May 9, 2024

The city council on Monday sent to President Rodrigo Duterte the city government of Baguio’s appreciation and gratitude for the P200 million financial assistance from the President’s socio-civic projects fund for the 911 Command Center (phase 1) to be established at the Baguio City Disaster Risk Reduction Management Office building. The check has been handed over to Mayor Benjamin Magalong.
The 911 command center was designed to achieve the feature of an ideal unified communication center to replace the existing command center, which lacks digital platform, with limited alert methods, and still using information silo, which runs like an information center.
The council members and the city mayor, with their good working relationship, are supportive of the speedy implementation of the project to ensure the realization of the needed details of a modern command center, such as analytics platform for Contela, Cisico Kinetic for cities, outdoor pointtilt and zoom, CCTV camera package, and servers.
Further, the officials are confident that the modern center would create positive impact on peace and order, emergency response, and disaster and traffic management consistent with Executive Order 56, s. 2018, which institutionalized the Emergency 911 hotline as the nationwide emergency answering point.

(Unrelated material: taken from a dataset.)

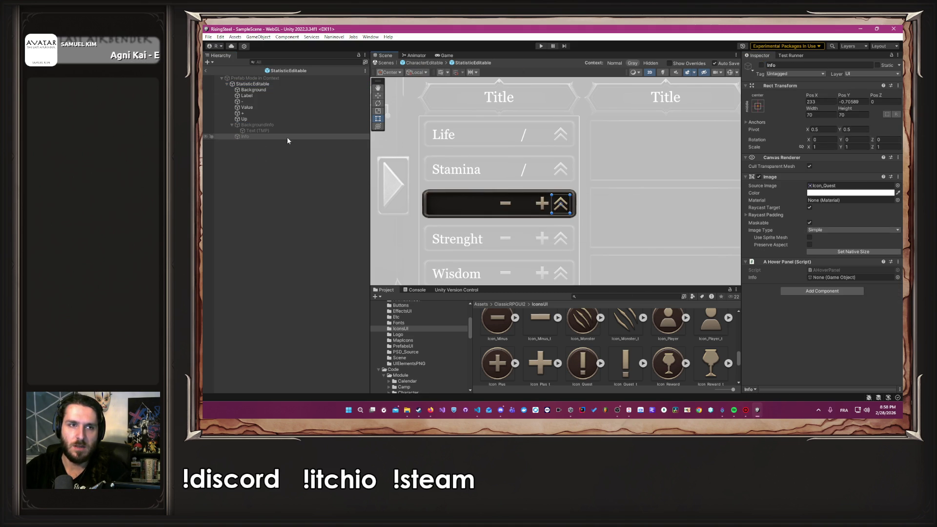
pyautogui.click(761, 65)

In separate resolutions, Magalong was authorized to represent the city government in the signing of memorandums of agreement with agencies for worthy endeavors.
One is through Resolution 427, s. 2018 for an agreement with the Department of Transportation for the operation and management of Loakan Airport.
Built in 1934, Loakan Airport was closed for commercial flights after the 1990 earthquake and due to flight risks during bad weather. The airport is open only to chartered and military flights.
The national government is eyeing and programming the airport for repair and upgrading to accommodate regular commercial flights, which is instrumental in boosting the conti-nued growth and development of the city’s and its neighboring towns’ tourism industry.
The other agreement is through Resolution 438, s. 2019 with the Department of Social Welfare and Development for the adoption and implementation of the DSWD Yakap Bayan Framework of Intervention in the city.
Yakap Bayan is a framework developed by the DSWD which uses a whole-of-nation approach to transform recovering persons who used drugs from surrenderers into advocate, and eventually productive community leaders.
The framework was proven effective and successful in six sites where it was implemented, reason why many local government units are adopting the same.
The success of the intervention is attributed to its well-defined implementation strategy, which provides a clear direction and trajectory; it integrates local culture into solutions; and it uses available resources of local government units and their stakeholders to provide a concrete and sustainable system of rehabilitation, reintegration and continuum of care for recovering persons who used drugs, and support measures for the strengthening of families and communities.
Meanwhile, the Baguio City Police Office, through Resolution 410, s, 20-19, was asked to finalize its master action and patrol plan in combating and preventing crimes, called Oplan Somabat.
One of BCPO’s major anti-criminality and prevention programs, Oplan Somabat aims to incorporate the movements of all mobile cars and beat patrollers to bring them in different areas of the city where and when their combined strength are most needed as an added strategy to its campaign in decreasing and preventing crimes in the city.
The plan aims to benefit the community in terms of peace and order just like the other police activities like Oplan Cross-Rider, Enhanced Managing Police Operations, and Oplan Tambuli.
Based on the records presented by the BCPO, the operational plans cannot be discounted as an effective strategy in battling crimes. Their intense implementation since 2016 has continuously decreased crime rates, especially theft from 1,385 to 62, and robbery from 334 to 12 as of May this year.
In Resolution 416, s. 2019, the Land Transportation and Franchising Regulatory Board was urged to conduct an actual ocular inspection, along with concerned punong barangays and a representative from the BCPO, on the submitted sketch and photo of the public uti-lity vehicle garage presented when registering their vehicles.
The request is pursuant to Resolution 203, s. 2015, which urged the LTFRB, the Department of Transportation, and the Land Transportation Office to strictly implement their policy of non-registration or non-renewal of registration of motor vehicles without showing the actual proof of the presence of a garage by its owner.
Adding members to the inspection group is also a way of verifying and ascertaining the integrity/truthfulness of applicants due to reports that many vehicle owners are showing and submitting proofs of garage which are not their own.